Lectures will include "Love and Attraction," "Spiritual Magnetism," "Success without Arrogance" and "Providence and Mazal."
Although both Ginsburgh and Eichenblatt are followers of Chabad (Ginsburgh lives in Kfar Chabad in Israel), Gal Einai is not affiliated with Chabad, and presents "classic" Judaism, Eichenblatt said. The organization hopes to begin offering classes for Jews of all denominations as well as for non-Jews, and begin a matchmaking service for people interested in kabbalah and chasidut and the Law of Attraction.
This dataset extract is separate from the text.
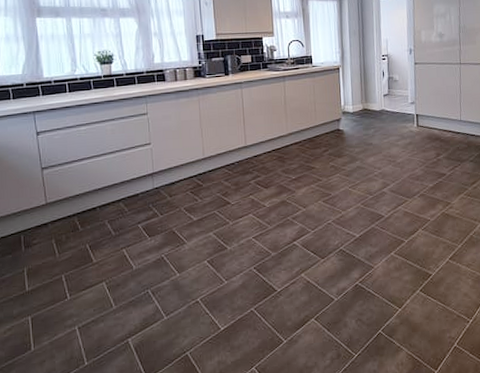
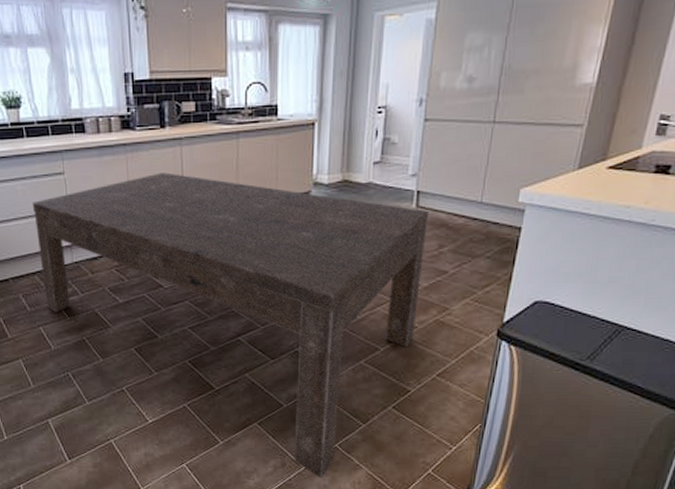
dining table: none [119,109,428,364] -> present [32,172,430,478]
When asked how it might differ from other local disseminators of kabbalah in Los Angeles, Eichenblatt said, "This is the kabbalah as it is understood according to the Ba'al Shem Tov, applied to modern-day thinking. It's the synergy of the teachings of Torah as it parallels the modern world."
For more information on the lecture series, call (323) 933-1646, or e-mail email@example.com.
Interfaith Children Just as Happy, But More Prone to Drinking, Drugs
The September issue of the Journal for the Scientific Study of Religion published a study that questions whether having parents of dissimilar faiths has an effect on children's overall well-being. "Parents' Religious Heterogamy and Children's Well-Being," by doctoral student Richard J. Petts and assistant professor Chris Knoester of Ohio State University, examined data from the National Survey of Families and Households to test the hypothesis that it did.